Consider this influential testimony from another age:

The chief reason for opening to every soul the doors to the whole round of human duties and pleasures is the individual development thus attained, the resources thus provided under all circumstances to mitigate the solitude that at times must come to everyone. I once asked Prince Krapotkin, a Russian nihilist, how he endured his long years in prison, deprived of books, pen, ink, and paper. “Ah,” he said, “I thought out many questions in which I had a deep interest. In the pursuit of an idea I took no note of time. When tired of solving knotty problems I recited all the beautiful passages in prose or verse I had ever learned. I became acquainted with myself and my own resources. I had a world of my own, a vast empire, that no Russian jailer or Czar could invade.” Such is the value of liberal thought and broad culture when shut off from all human companionship, bringing comfort and sunshine within even the four walls of a prison cell.

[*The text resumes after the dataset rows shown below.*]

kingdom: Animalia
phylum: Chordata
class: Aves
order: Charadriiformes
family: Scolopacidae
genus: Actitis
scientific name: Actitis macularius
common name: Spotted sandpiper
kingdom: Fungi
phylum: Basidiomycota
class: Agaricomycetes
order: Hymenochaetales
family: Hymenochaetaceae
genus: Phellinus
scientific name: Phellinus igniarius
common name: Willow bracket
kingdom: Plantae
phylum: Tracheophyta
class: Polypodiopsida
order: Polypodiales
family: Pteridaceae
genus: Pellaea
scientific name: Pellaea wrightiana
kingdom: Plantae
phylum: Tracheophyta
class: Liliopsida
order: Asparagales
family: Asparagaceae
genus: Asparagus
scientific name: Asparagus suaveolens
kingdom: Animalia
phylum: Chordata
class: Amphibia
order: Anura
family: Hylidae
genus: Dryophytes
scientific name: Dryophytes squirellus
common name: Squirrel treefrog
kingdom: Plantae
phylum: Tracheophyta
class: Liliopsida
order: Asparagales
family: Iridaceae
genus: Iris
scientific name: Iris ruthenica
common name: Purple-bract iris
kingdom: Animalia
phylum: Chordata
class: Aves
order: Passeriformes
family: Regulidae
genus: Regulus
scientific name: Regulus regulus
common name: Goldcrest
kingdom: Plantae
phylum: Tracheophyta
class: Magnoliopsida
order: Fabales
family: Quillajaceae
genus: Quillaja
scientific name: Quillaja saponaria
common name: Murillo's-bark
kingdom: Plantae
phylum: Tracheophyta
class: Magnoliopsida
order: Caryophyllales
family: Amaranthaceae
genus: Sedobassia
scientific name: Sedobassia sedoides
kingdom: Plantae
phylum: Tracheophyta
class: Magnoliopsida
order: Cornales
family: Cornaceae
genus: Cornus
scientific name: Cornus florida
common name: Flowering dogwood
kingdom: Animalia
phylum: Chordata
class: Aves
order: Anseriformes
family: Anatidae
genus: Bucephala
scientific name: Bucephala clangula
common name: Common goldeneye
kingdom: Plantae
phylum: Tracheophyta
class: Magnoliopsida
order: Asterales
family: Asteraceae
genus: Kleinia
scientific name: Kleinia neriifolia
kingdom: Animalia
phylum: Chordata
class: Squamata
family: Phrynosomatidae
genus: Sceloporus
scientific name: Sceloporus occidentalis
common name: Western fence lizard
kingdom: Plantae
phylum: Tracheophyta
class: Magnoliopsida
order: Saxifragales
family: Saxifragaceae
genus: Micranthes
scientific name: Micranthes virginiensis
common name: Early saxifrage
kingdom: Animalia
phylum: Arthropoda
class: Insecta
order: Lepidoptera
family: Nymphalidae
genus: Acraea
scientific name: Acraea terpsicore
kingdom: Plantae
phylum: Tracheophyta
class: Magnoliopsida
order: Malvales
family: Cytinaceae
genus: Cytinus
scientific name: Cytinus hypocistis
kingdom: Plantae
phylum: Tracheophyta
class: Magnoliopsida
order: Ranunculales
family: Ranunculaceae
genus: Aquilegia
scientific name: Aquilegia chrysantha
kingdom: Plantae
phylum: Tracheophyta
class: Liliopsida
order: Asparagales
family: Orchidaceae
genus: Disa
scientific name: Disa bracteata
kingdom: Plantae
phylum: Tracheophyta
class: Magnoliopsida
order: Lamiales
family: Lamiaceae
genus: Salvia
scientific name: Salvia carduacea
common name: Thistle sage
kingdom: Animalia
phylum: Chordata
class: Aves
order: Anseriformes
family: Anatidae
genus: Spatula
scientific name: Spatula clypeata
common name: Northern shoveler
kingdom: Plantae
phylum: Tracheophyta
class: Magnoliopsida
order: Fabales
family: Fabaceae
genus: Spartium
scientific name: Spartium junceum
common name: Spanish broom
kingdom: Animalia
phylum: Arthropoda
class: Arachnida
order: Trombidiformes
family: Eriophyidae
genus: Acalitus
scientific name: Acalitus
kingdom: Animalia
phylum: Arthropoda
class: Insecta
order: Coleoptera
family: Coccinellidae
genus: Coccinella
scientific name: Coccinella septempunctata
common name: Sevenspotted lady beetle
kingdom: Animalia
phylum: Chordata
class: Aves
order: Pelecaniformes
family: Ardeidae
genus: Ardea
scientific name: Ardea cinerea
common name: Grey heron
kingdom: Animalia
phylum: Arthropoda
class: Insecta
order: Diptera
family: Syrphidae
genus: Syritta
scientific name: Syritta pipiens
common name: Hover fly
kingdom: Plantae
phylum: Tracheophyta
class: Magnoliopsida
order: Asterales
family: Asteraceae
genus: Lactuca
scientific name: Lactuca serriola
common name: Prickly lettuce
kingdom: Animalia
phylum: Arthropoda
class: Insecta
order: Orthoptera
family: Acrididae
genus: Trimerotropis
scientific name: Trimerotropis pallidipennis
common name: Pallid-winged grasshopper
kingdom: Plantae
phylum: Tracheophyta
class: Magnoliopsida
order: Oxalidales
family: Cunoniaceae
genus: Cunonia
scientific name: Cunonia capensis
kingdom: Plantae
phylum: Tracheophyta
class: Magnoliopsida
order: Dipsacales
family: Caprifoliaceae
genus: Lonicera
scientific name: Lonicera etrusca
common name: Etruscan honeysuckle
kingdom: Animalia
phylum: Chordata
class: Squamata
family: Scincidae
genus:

The speaker was Elizabeth Cady Stanton, and the speech is her famous 1892 address to Congress on the question of women’s education and political rights.6 I love the real-world example of a troubled girl that Stanton comes up with, clearly ripped from the headlines:

The great lesson that nature seems to teach us at all ages is self-dependence, self-protection, self-support. What a touching instance of a child’s solitude; of that hunger of the heart for love and recognition, in the case of the little girl who helped to dress a Christmas tree for the children of the family in which she served. On finding there was no present for herself she slipped away in the darkness and spent the night in an open field sitting on a stone,and when found in the morning was weeping as if her heart would break…. The mention of her case in the daily papers moved many generous hearts to send her presents, but in the hours of her keenest suffering she was thrown wholly on herself for consolation.

This moment on the rock is maudlin, Victorian, and terrible. It’s such an odd setting for claiming a need for education. I suppose that’s why this speech is the classic that it is: no audience or reader ever expects Stanton to say this. They expect her to demand for women equal tools so we can work and live. Instead, the old lady is tired. She says, “To appreciate the importance of fitting every human soul for independent action, think for a moment of the immeasurable solitude of self. We come into the world alone, unlike all who have gone before us; we leave it alone under circumstances peculiar to ourselves…. We ask for the complete development of every individual, first, for his own benefit and happiness. In fitting out an army we give each soldier his own knapsack, arms, powder, his blanket, cup, knife, fork and spoon. We provide alike for all their individual necessities, then each man bears his own burden.” We have friends in history, and we have a friend in our own mind. Without knowledge or education “the solitude of the weak and the ignorant is indeed pitiable.